Problems to work on:
(A) Echo the stretch of the eSafety investigators passage from "The work is" through "of our response." word for word.
(B) According to the eSafety investigators passage, how often are the investigators encouraged to speak to a psychologist?

The work is not without its challenges.
"We've all encountered content that has just torn the guts out of us and might have left me crying at my machine," Toby said. "Those are the moments when you have to pause and take stock of your self-care process and talk to your colleagues, which is something we absolutely encourage - it's a fundamental part of our response.
"It's important for us all to remind ourselves, and our peers as well, that what we see is a very small slice of the things that happened to children. Outside of this small slice are all the wonderful things that happen to children - the growth, the joy, the exploration, the play, the love, the nurturing and sense of security that comes from being within a loving family and community environment. That's the experience of just about all kids, what we're seeing here is a very small slice of malice."
The investigators are encouraged to take regular breaks, keep an eye on peers and speak to a psychologist every three months. For eSafety Commissioner Julie Inman Grant, ensuring the psychological wellbeing of her investigators is fundamental.
"[They] literally wake up every day and subject themselves to the absolute worst aspects of humanity," she said.

Stored data:

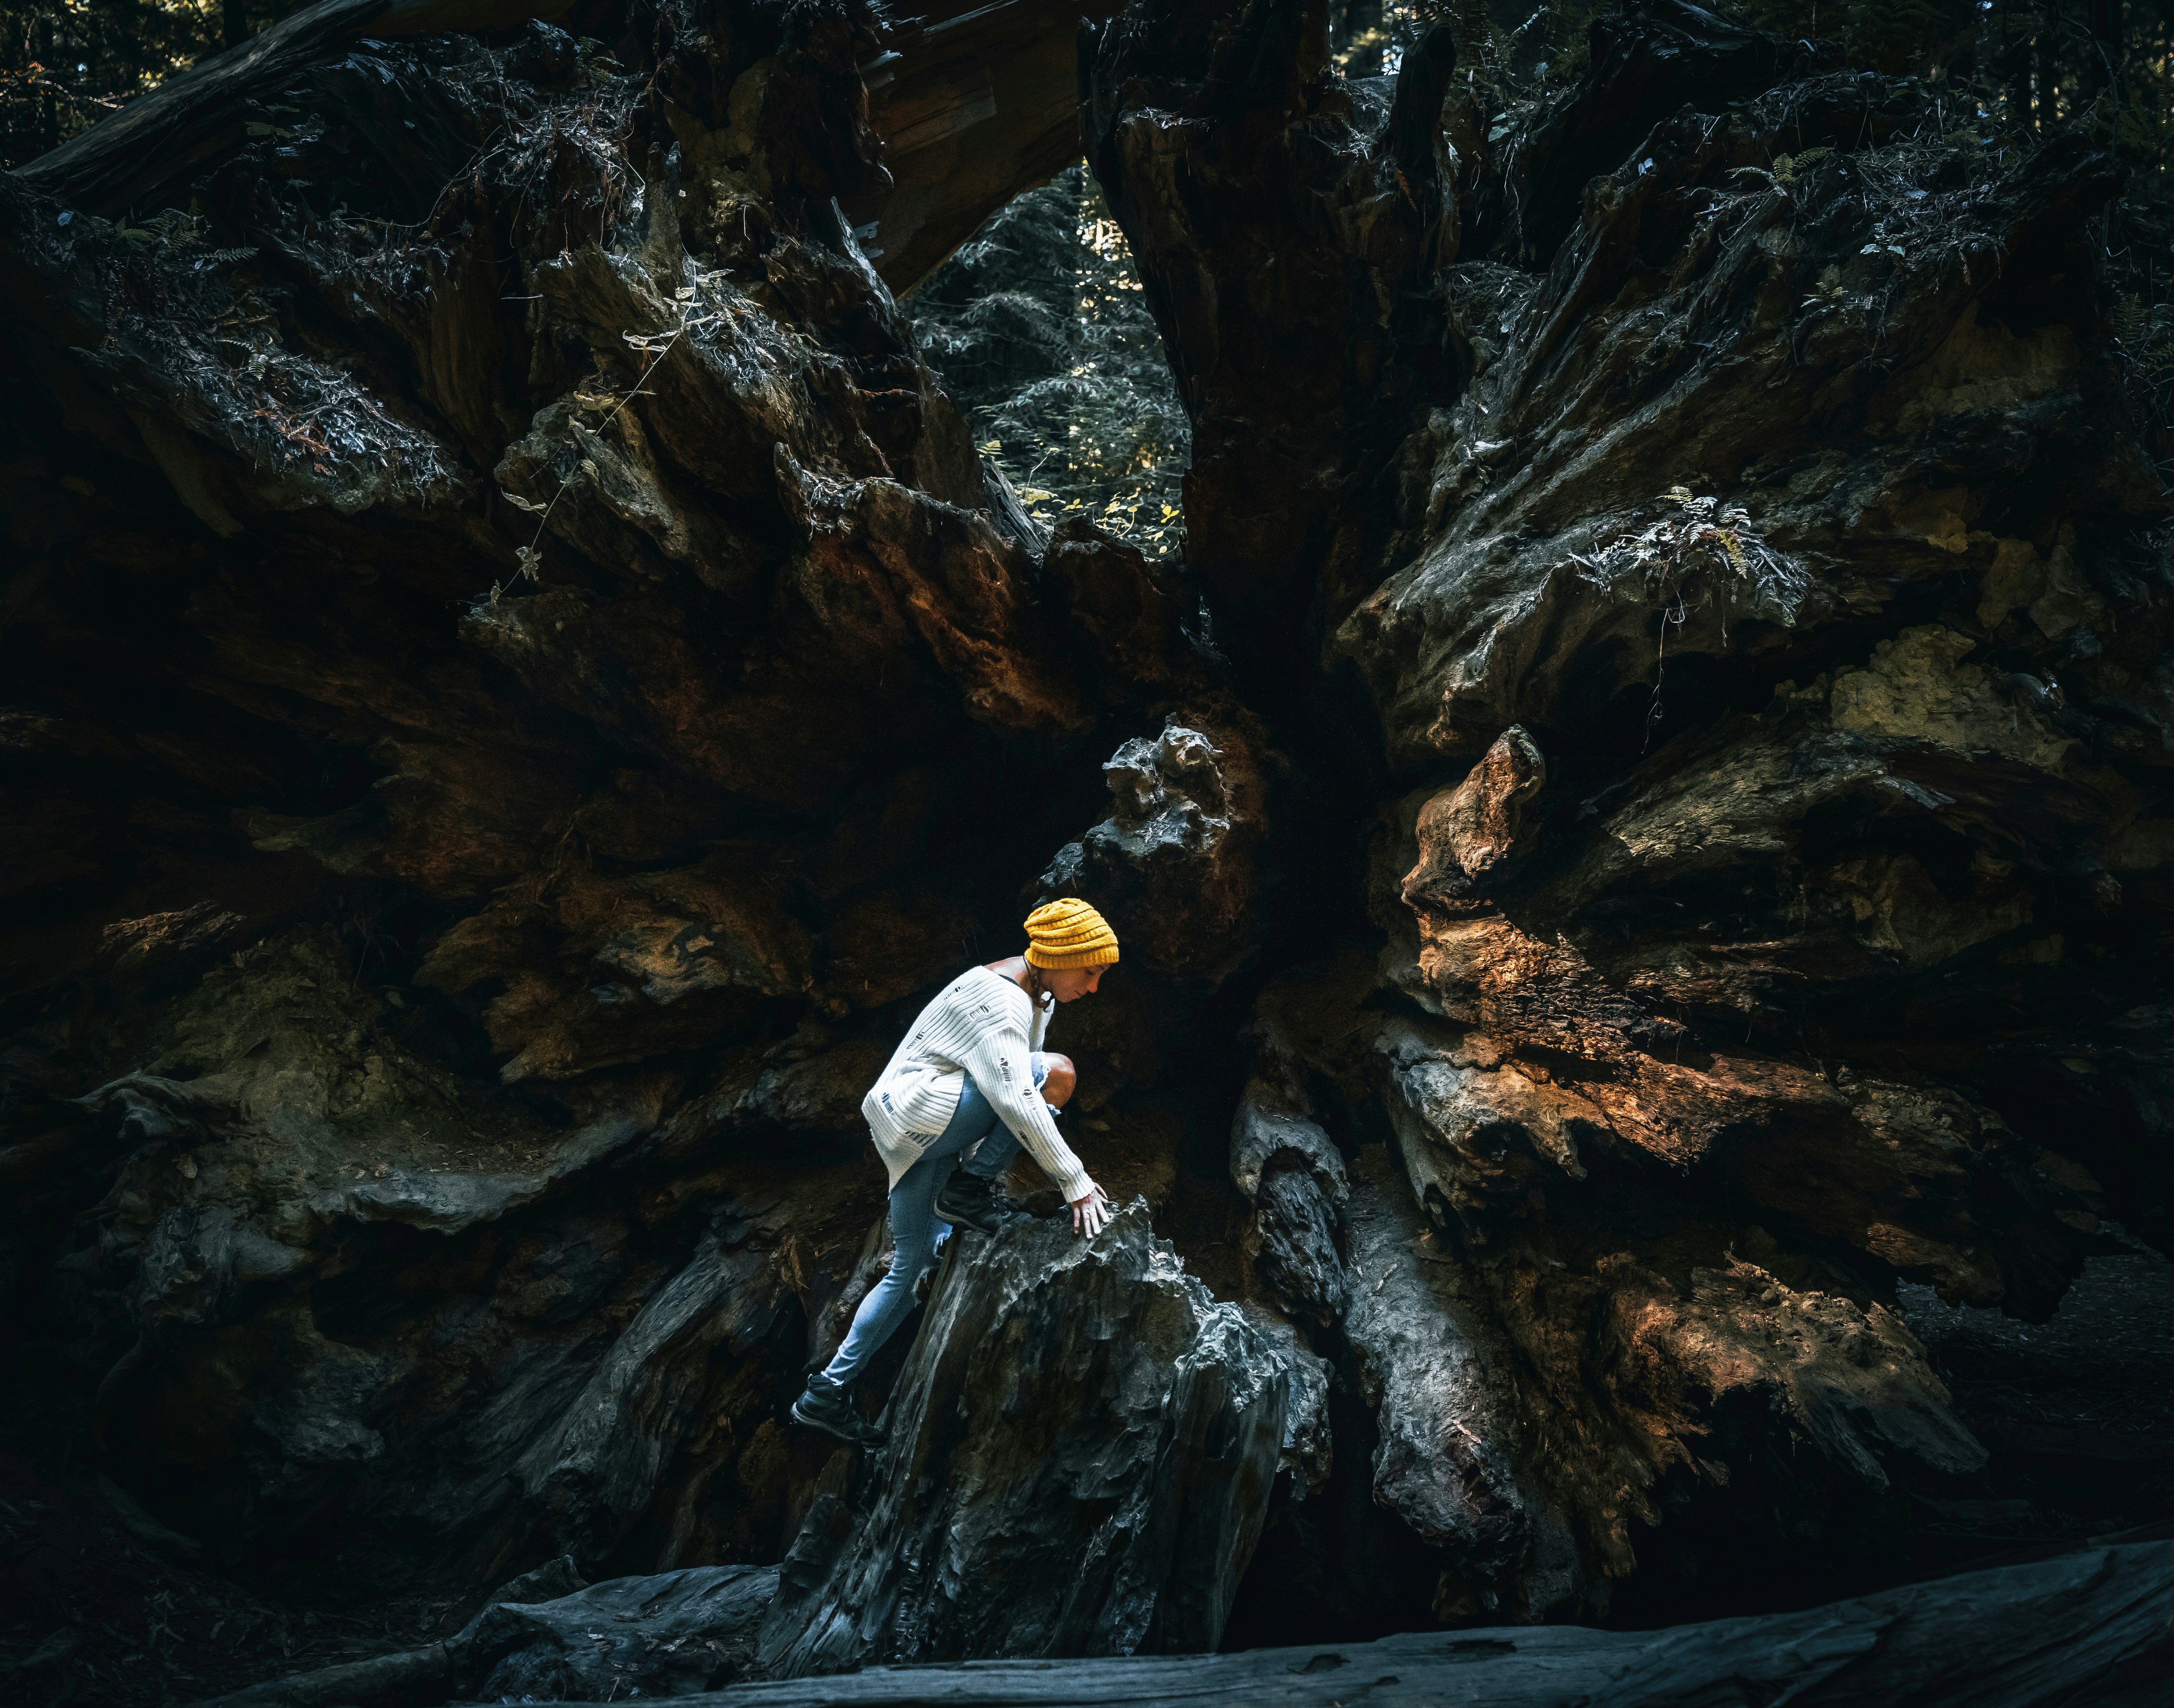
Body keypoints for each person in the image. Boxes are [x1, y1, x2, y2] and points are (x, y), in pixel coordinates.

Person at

Expected results:
(A)
The work is not without its challenges.
"We've all encountered content that has just torn the guts out of us and might have left me crying at my machine," Toby said. "Those are the moments when you have to pause and take stock of your self-care process and talk to your colleagues, which is something we absolutely encourage - it's a fundamental part of our response.

(B) Every three months.